Experimental investigation of soot formation in inverse diffusion flames of CO2 and N2 addition: Isolation of dilution and thermal effects

Abstract

ABSTRACT This experimental study compares the flame structure, temperature, and soot formation characteristics of normal (NDFs) and inverse diffusion flames (IDFs), evaluates the effect of CO2 addition, and isolates the thermal and dilution effects of CO2 and N2 addition on soot formation in IDFs. A hyperspectral imager using the TR-GSVD algorithm measures IDFs with different CO2 addition (XD) in the oxidant, with N2 addition as the comparison.
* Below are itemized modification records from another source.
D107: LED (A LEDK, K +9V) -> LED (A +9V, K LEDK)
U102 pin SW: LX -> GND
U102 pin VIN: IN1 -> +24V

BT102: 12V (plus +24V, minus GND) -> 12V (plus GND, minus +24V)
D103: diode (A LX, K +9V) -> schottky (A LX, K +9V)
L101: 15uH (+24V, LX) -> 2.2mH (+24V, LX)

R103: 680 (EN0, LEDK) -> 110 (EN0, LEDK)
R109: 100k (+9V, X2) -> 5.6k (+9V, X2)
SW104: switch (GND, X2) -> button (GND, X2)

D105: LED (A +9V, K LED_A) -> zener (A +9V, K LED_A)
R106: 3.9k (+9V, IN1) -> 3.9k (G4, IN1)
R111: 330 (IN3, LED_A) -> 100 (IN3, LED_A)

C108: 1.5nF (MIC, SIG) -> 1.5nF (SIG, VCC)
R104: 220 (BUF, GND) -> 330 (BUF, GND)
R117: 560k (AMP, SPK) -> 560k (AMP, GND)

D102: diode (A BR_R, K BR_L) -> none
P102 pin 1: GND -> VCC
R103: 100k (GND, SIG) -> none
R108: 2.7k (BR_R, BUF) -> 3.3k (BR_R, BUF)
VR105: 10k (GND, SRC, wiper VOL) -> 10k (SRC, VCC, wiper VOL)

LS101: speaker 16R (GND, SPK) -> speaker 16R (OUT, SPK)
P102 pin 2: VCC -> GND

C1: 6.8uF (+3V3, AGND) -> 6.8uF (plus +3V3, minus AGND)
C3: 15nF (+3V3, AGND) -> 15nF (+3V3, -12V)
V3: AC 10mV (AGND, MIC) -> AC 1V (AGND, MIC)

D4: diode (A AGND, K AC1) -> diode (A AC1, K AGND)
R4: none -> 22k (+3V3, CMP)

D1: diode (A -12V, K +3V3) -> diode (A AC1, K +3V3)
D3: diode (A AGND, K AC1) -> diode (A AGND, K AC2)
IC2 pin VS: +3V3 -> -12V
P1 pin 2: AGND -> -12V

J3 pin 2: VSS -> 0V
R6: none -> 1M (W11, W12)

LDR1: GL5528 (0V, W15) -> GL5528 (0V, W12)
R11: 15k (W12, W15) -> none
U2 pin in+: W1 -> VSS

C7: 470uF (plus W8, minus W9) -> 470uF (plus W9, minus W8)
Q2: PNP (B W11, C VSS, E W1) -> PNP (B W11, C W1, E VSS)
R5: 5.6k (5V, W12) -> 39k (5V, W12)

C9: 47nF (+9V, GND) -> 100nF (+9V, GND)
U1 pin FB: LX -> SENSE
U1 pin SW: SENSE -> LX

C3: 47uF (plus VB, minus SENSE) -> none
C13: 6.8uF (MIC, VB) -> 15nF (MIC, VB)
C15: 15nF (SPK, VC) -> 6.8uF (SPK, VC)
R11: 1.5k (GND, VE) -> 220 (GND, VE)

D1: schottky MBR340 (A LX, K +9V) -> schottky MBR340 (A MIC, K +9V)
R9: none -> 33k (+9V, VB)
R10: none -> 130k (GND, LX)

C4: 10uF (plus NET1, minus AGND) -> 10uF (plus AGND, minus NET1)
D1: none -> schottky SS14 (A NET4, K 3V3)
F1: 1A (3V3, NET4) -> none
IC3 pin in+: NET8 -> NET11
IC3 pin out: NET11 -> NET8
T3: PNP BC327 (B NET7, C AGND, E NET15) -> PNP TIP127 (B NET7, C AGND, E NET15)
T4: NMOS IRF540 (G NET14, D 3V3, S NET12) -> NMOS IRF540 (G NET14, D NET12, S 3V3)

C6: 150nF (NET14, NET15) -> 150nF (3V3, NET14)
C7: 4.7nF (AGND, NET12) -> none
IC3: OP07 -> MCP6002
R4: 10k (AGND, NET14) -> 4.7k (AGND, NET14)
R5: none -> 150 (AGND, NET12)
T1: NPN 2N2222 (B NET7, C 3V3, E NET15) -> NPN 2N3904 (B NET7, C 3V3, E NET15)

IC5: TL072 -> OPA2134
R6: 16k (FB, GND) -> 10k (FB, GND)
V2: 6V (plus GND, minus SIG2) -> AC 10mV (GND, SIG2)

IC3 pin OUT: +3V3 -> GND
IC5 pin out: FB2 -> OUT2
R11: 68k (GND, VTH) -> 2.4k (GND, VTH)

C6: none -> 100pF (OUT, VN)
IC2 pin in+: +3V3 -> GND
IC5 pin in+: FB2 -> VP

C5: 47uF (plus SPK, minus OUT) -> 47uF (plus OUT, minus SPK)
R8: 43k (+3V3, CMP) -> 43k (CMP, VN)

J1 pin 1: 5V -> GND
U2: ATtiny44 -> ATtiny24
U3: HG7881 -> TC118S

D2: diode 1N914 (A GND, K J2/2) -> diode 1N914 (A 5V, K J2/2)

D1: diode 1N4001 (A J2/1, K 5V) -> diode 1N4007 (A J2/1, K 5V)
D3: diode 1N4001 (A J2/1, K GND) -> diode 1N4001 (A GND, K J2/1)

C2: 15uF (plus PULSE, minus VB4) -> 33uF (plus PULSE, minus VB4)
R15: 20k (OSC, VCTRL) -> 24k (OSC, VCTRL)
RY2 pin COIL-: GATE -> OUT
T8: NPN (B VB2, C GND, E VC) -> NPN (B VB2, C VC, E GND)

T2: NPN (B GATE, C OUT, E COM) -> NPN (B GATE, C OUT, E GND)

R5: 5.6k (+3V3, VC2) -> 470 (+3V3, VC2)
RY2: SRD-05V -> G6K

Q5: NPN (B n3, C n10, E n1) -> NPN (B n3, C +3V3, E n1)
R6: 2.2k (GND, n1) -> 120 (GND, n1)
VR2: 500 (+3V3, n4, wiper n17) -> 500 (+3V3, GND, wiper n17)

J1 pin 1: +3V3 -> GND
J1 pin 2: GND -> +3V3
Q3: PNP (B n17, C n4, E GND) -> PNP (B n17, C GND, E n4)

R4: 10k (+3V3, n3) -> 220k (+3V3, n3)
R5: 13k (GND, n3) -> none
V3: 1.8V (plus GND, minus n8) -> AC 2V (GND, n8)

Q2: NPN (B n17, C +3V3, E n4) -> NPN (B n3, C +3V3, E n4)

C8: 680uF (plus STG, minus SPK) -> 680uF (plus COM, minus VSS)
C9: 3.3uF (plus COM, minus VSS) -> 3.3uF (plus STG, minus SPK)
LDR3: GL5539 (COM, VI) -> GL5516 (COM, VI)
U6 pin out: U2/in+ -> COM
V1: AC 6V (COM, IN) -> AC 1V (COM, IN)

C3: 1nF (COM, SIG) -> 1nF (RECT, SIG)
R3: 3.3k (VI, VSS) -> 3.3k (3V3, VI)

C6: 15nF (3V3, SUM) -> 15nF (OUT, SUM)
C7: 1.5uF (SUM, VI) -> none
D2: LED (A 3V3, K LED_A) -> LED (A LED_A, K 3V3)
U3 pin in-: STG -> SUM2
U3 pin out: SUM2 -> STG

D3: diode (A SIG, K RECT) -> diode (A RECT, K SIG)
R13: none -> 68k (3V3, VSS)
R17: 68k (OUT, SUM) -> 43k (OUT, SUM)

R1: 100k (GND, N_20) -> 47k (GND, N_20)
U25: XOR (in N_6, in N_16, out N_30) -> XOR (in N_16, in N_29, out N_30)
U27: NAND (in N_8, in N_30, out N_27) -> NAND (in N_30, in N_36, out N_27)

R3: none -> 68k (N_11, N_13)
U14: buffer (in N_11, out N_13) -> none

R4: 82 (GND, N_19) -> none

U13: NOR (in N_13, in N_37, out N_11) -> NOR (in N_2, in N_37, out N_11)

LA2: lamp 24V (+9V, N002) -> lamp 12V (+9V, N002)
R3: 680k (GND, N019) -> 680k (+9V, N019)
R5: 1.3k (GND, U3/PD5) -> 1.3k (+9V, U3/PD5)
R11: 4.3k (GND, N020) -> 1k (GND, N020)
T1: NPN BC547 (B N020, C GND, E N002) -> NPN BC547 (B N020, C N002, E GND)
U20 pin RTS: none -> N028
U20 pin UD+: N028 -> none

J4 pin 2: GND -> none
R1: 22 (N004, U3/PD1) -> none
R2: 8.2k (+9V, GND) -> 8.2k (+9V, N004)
In contrast to NDFs, IDFs have an opened tip, and the visible flame height and flame width decrease as XD grows. IDFs have a higher peak temperature than NDFs, but their peak soot volume fraction is substantially lower. Compared with N2 addition at the same XD, CO2 addition narrows IDFs and makes the reaction zone visible, and the peak temperature of CO2 addition is 350 K lower than that of N2 addition. The suppression effect of CO2 on soot formation is more potent than N2, with a soot formation rate of 30% that of N2 addition and a soot loading of 20–60%. The activation energy of soot formation reaction with CO2 addition is higher than N2 addition. The isolating results reveal that the thermal effect contributes to the main suppression effect of CO2 addition on soot formation, while the dilution effect of N2 addition is stronger than its thermal effect.